田甜侧头斜眼看了赵维桢一眼,说:“跟张婉婉发微信呢呗。”
“你一天到晚尽瞎猜!”赵维桢难得没直接跟田甜杠起来,只埋着头怼了一句。
“你刚才不跟我说,你昨晚还在跟张婉婉聊天吗?”田甜说。
“她不是要离婚吗?我有个律师朋友,帮她问一问。”赵维桢终于收了手机,抬起头,一眼看见江伊便扑哧笑出来,“江博士,你这脑袋让吴乔阳啃了?”
“滚!你就是狗嘴里吐不出象牙。”吴乔阳笑骂了一句赵维桢,从车里下来,走到江伊正面。他打开副驾驶的车门,半蹲下身子与江伊平视,认真地看了半天,扭头一本正经地对赵维桢说,“我瞧着好看得很!多时尚啊!你一天到晚乱讲话!是吧,江伊。”

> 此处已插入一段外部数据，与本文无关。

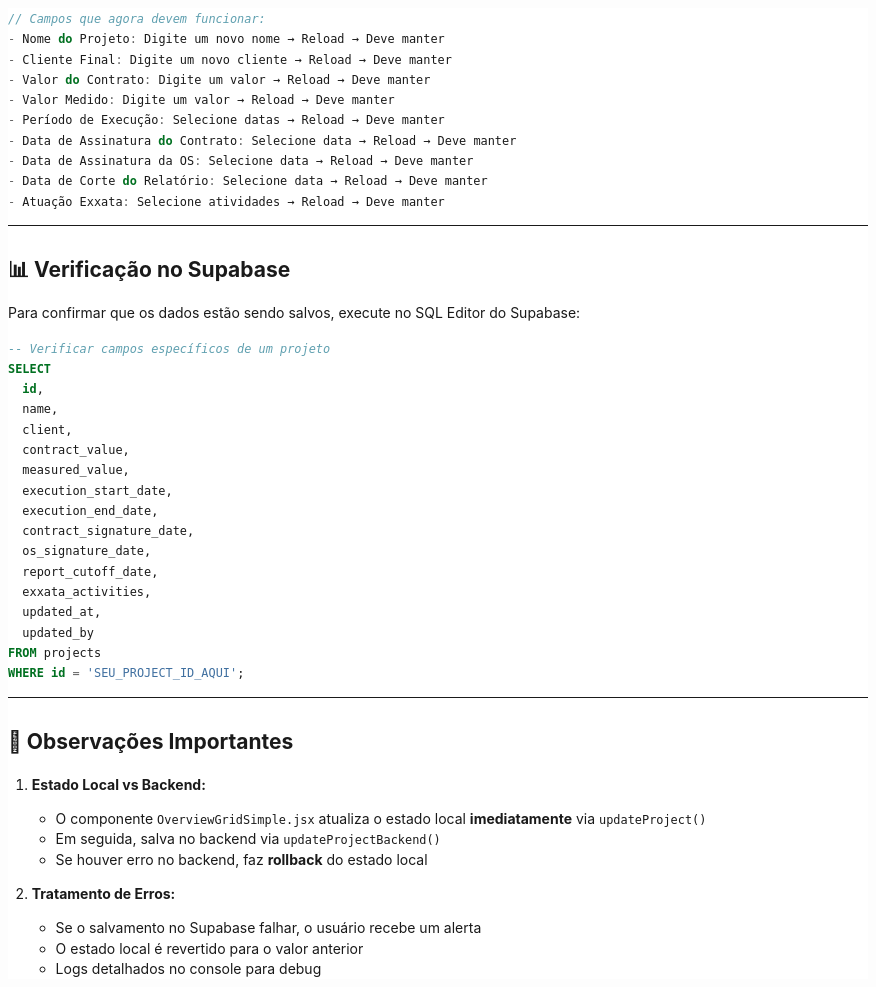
 ```javascript
// Campos que agora devem funcionar:
- Nome do Projeto: Digite um novo nome → Reload → Deve manter
- Cliente Final: Digite um novo cliente → Reload → Deve manter
- Valor do Contrato: Digite um valor → Reload → Deve manter
- Valor Medido: Digite um valor → Reload → Deve manter
- Período de Execução: Selecione datas → Reload → Deve manter
- Data de Assinatura do Contrato: Selecione data → Reload → Deve manter
- Data de Assinatura da OS: Selecione data → Reload → Deve manter
- Data de Corte do Relatório: Selecione data → Reload → Deve manter
- Atuação Exxata: Selecione atividades → Reload → Deve manter
```

---

## 📊 Verificação no Supabase

Para confirmar que os dados estão sendo salvos, execute no SQL Editor do Supabase:

```sql
-- Verificar campos específicos de um projeto
SELECT 
  id,
  name,
  client,
  contract_value,
  measured_value,
  execution_start_date,
  execution_end_date,
  contract_signature_date,
  os_signature_date,
  report_cutoff_date,
  exxata_activities,
  updated_at,
  updated_by
FROM projects
WHERE id = 'SEU_PROJECT_ID_AQUI';
```

---

## 📝 Observações Importantes

1. **Estado Local vs Backend:**
   - O componente `OverviewGridSimple.jsx` atualiza o estado local **imediatamente** via `updateProject()`
   - Em seguida, salva no backend via `updateProjectBackend()`
   - Se houver erro no backend, faz **rollback** do estado local

2. **Tratamento de Erros:**
   - Se o salvamento no Supabase falhar, o usuário recebe um alerta
   - O estado local é revertido para o valor anterior
   - Logs detalhados no console para debug
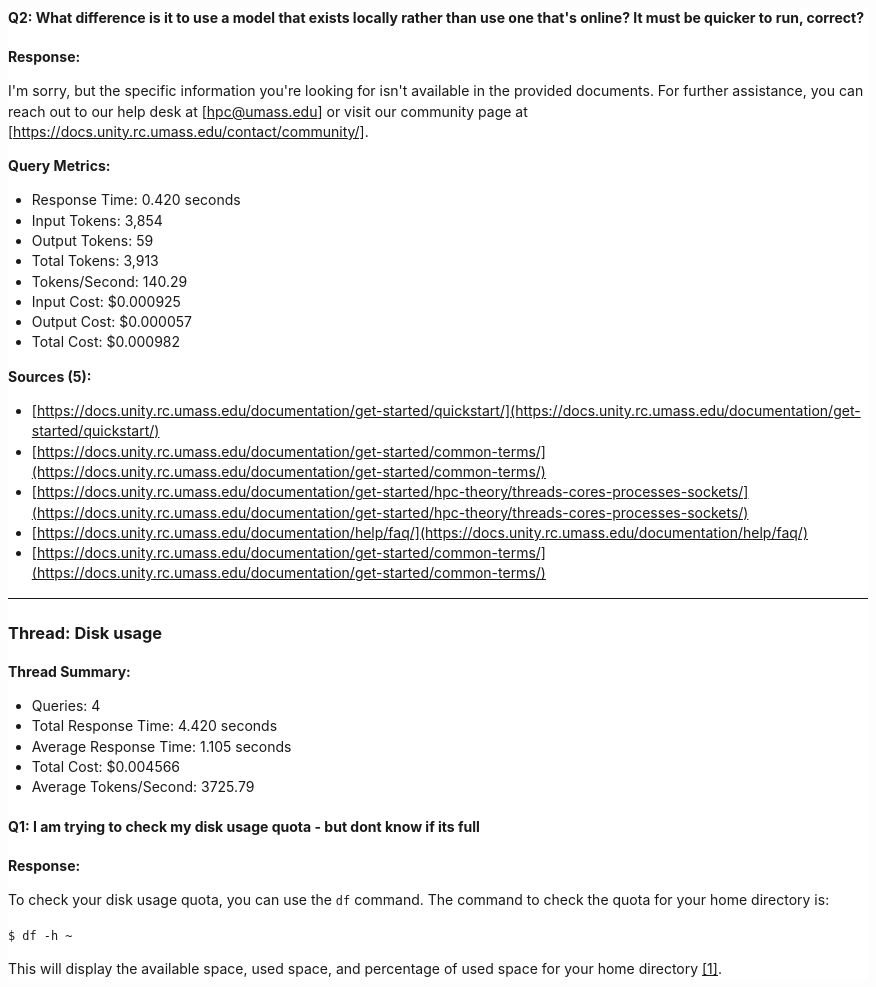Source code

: 
#### Q2: What difference is it to use a model that exists locally rather than use one that's online? It must be quicker to run, correct?

**Response:**

I'm sorry, but the specific information you're looking for isn't available in the provided documents. For further assistance, you can reach out to our help desk at [hpc@umass.edu] or visit our community page at [https://docs.unity.rc.umass.edu/contact/community/].

**Query Metrics:**
- Response Time: 0.420 seconds
- Input Tokens: 3,854
- Output Tokens: 59
- Total Tokens: 3,913
- Tokens/Second: 140.29
- Input Cost: $0.000925
- Output Cost: $0.000057
- Total Cost: $0.000982

**Sources (5):**
- [https://docs.unity.rc.umass.edu/documentation/get-started/quickstart/](https://docs.unity.rc.umass.edu/documentation/get-started/quickstart/)
- [https://docs.unity.rc.umass.edu/documentation/get-started/common-terms/](https://docs.unity.rc.umass.edu/documentation/get-started/common-terms/)
- [https://docs.unity.rc.umass.edu/documentation/get-started/hpc-theory/threads-cores-processes-sockets/](https://docs.unity.rc.umass.edu/documentation/get-started/hpc-theory/threads-cores-processes-sockets/)
- [https://docs.unity.rc.umass.edu/documentation/help/faq/](https://docs.unity.rc.umass.edu/documentation/help/faq/)
- [https://docs.unity.rc.umass.edu/documentation/get-started/common-terms/](https://docs.unity.rc.umass.edu/documentation/get-started/common-terms/)

---

### Thread: Disk usage

**Thread Summary:**
- Queries: 4
- Total Response Time: 4.420 seconds
- Average Response Time: 1.105 seconds
- Total Cost: $0.004566
- Average Tokens/Second: 3725.79

#### Q1: I am trying to check my disk usage quota - but dont know if its full

**Response:**

To check your disk usage quota, you can use the `df` command. The command to check the quota for your home directory is:
```
$ df -h ~
```
This will display the available space, used space, and percentage of used space for your home directory [[1]](https://docs.unity.rc.umass.edu/documentation/managing-files/quotas/).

上午从警局出来后,江伊的心情本来已经落到了谷底,但谁能想到,一个失败到家的发型反而把她的心情拯救了出来。大概这就是传说中的负负得正,或者是触底反弹。总归江伊觉得自己像个小学生,被吴乔阳生硬而笨拙地哄着,这种偏爱,让她实在是没法绷起脸。
“好啦,看习惯就好了,实在不行,路上买一顶鸭舌帽。”江伊笑着从副驾驶下来,坐在了后排。
“差点忘了,我后备厢里就有鸭舌帽。”吴乔阳说着一拍脑袋,打开后备厢拉出来个透明塑料盒子,里面塞了衣服,还有毯子。他摸了一会儿,掏出来顶黑色鸭舌帽,然后关上后备厢,坐在了车后排,把帽子递给江伊。

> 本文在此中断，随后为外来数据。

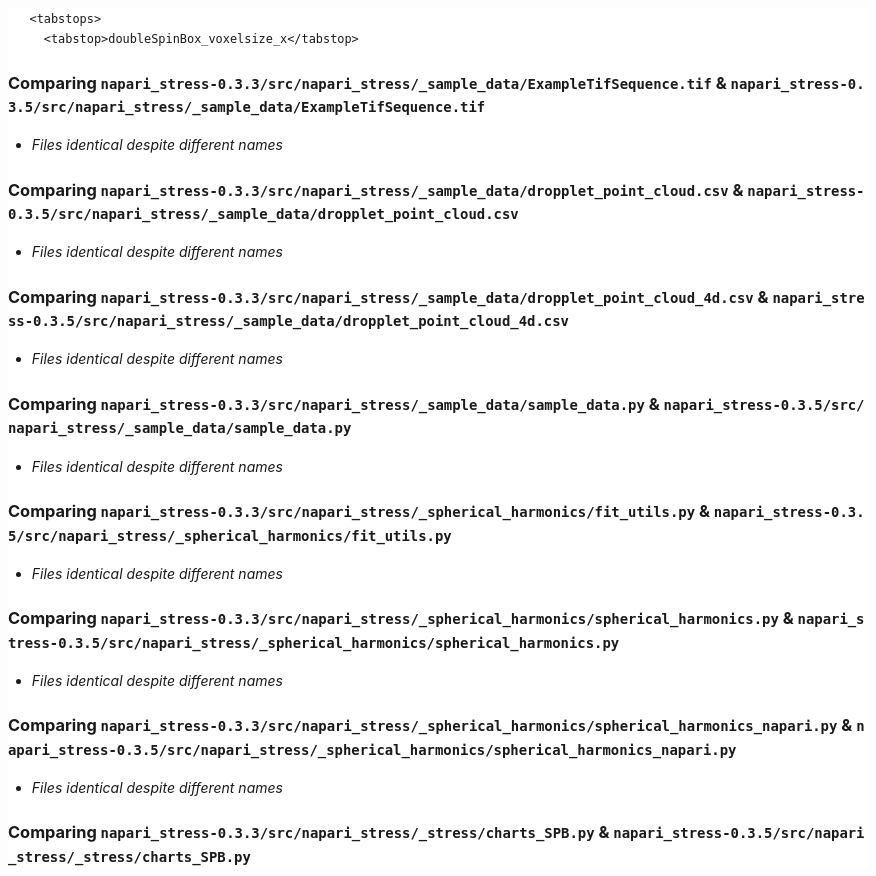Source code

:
 ```diff
   <tabstops>
     <tabstop>doubleSpinBox_voxelsize_x</tabstop>
```

### Comparing `napari_stress-0.3.3/src/napari_stress/_sample_data/ExampleTifSequence.tif` & `napari_stress-0.3.5/src/napari_stress/_sample_data/ExampleTifSequence.tif`

 * *Files identical despite different names*

### Comparing `napari_stress-0.3.3/src/napari_stress/_sample_data/dropplet_point_cloud.csv` & `napari_stress-0.3.5/src/napari_stress/_sample_data/dropplet_point_cloud.csv`

 * *Files identical despite different names*

### Comparing `napari_stress-0.3.3/src/napari_stress/_sample_data/dropplet_point_cloud_4d.csv` & `napari_stress-0.3.5/src/napari_stress/_sample_data/dropplet_point_cloud_4d.csv`

 * *Files identical despite different names*

### Comparing `napari_stress-0.3.3/src/napari_stress/_sample_data/sample_data.py` & `napari_stress-0.3.5/src/napari_stress/_sample_data/sample_data.py`

 * *Files identical despite different names*

### Comparing `napari_stress-0.3.3/src/napari_stress/_spherical_harmonics/fit_utils.py` & `napari_stress-0.3.5/src/napari_stress/_spherical_harmonics/fit_utils.py`

 * *Files identical despite different names*

### Comparing `napari_stress-0.3.3/src/napari_stress/_spherical_harmonics/spherical_harmonics.py` & `napari_stress-0.3.5/src/napari_stress/_spherical_harmonics/spherical_harmonics.py`

 * *Files identical despite different names*

### Comparing `napari_stress-0.3.3/src/napari_stress/_spherical_harmonics/spherical_harmonics_napari.py` & `napari_stress-0.3.5/src/napari_stress/_spherical_harmonics/spherical_harmonics_napari.py`

 * *Files identical despite different names*

### Comparing `napari_stress-0.3.3/src/napari_stress/_stress/charts_SPB.py` & `napari_stress-0.3.5/src/napari_stress/_stress/charts_SPB.py`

看着他俩坐在后面,田甜紧张地上前,盯着吴乔阳说:“吴哥,你平时不都坐副驾驶吗?”
“你坐前面吧,正好给老赵指路。”吴乔阳指指前面的位置。
他晓得田甜的意思,但他就是不想坐前排。他和江伊都坐在后面,路上随便聊点什么也方便。吴乔阳心里打着自己的小算盘,摇着头笑道:“我昨晚没休息好,后面宽敞,正好一会儿补个觉。”

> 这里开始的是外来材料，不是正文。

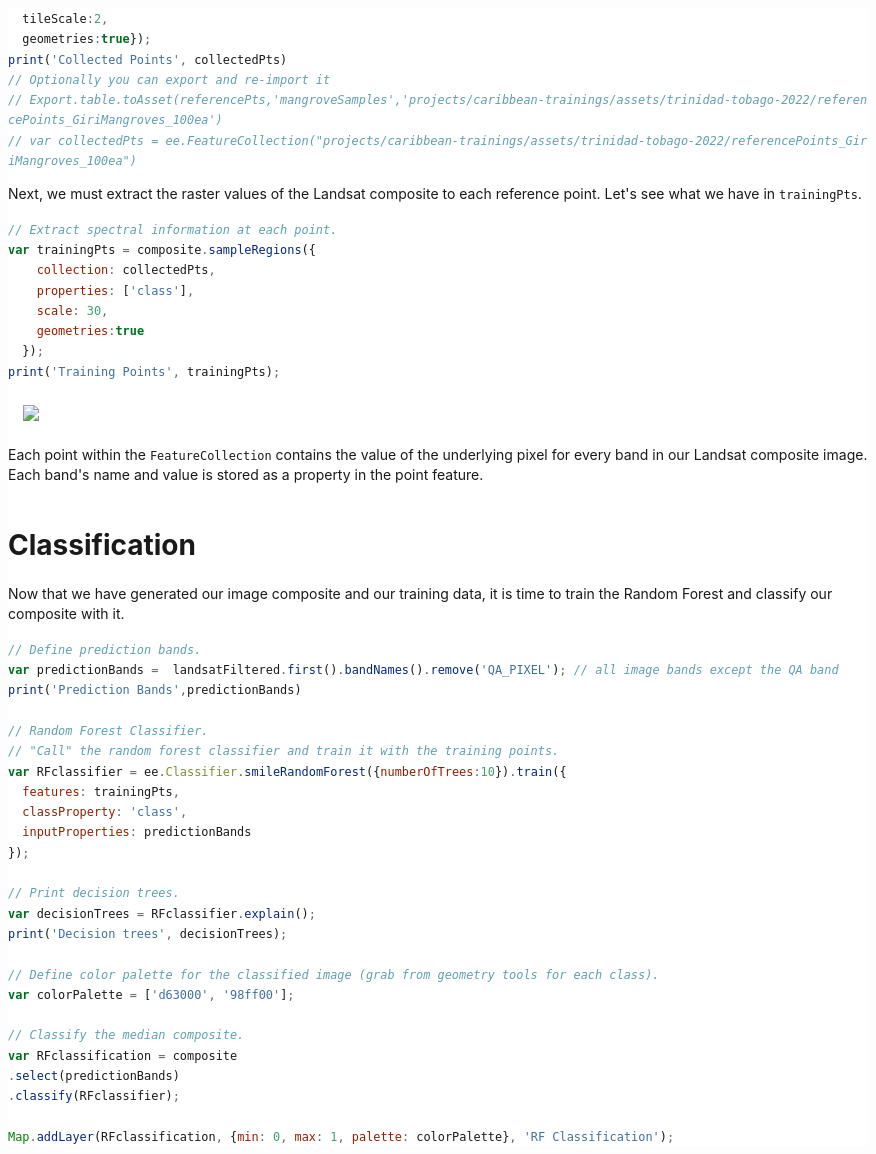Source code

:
 ```javascript
  tileScale:2, 
  geometries:true});
print('Collected Points', collectedPts)
// Optionally you can export and re-import it
// Export.table.toAsset(referencePts,'mangroveSamples','projects/caribbean-trainings/assets/trinidad-tobago-2022/referencePoints_GiriMangroves_100ea')
// var collectedPts = ee.FeatureCollection("projects/caribbean-trainings/assets/trinidad-tobago-2022/referencePoints_GiriMangroves_100ea")
```

Next, we must extract the raster values of the Landsat composite to each reference point. Let's see what we have in `trainingPts`.

```javascript
// Extract spectral information at each point.
var trainingPts = composite.sampleRegions({
    collection: collectedPts, 
    properties: ['class'], 
    scale: 30,
    geometries:true
  });
print('Training Points', trainingPts);
```

<img align="center" src="../images/mangrove-mapping/trainingPts.PNG" hspace="15" vspace="10" width="600">

Each point within the `FeatureCollection` contains the value of the underlying pixel for every band in our Landsat composite image. Each band's name and value is stored as a property in the point feature. 

# Classification

Now that we have generated our image composite and our training data, it is time to train the Random Forest and classify our composite with it. 

```javascript
// Define prediction bands.
var predictionBands =  landsatFiltered.first().bandNames().remove('QA_PIXEL'); // all image bands except the QA band
print('Prediction Bands',predictionBands)

// Random Forest Classifier.
// "Call" the random forest classifier and train it with the training points.
var RFclassifier = ee.Classifier.smileRandomForest({numberOfTrees:10}).train({
  features: trainingPts, 
  classProperty: 'class',
  inputProperties: predictionBands
});

// Print decision trees.
var decisionTrees = RFclassifier.explain();
print('Decision trees', decisionTrees);

// Define color palette for the classified image (grab from geometry tools for each class).
var colorPalette = ['d63000', '98ff00'];

// Classify the median composite.
var RFclassification = composite
.select(predictionBands)
.classify(RFclassifier);

Map.addLayer(RFclassification, {min: 0, max: 1, palette: colorPalette}, 'RF Classification');
```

田甜看吴乔阳是横竖不会让开,也只能坐在了前面。她坐在副驾驶的位置上,系好安全带,扭着头对江伊说:“姐,你要是感觉不太舒服什么的,跟我说啊。”
“你是医生啊?”赵维桢默默地补上一刀,打开导航问,“去哪儿?”
“是啊,姐,下一步你打算去哪儿?”田甜接着赵维桢的话说,“我记得你提过,曹老师之前在西双版纳植物研究院工作,那个研究院在景洪市,我们要过去吗?”
“不去研究院,我们去景洪市白毫镇牛栏村。”吴乔阳回答。
田甜听到地址后愣怔了几秒,问:“为什么要去那里?”
“江伊她妈妈……”
吴乔阳话刚出口,手却被江伊压住了。他侧头看向江伊,听她解释道:“我妈妈的一个助理可能生活在那边,我们找她了解下情况。”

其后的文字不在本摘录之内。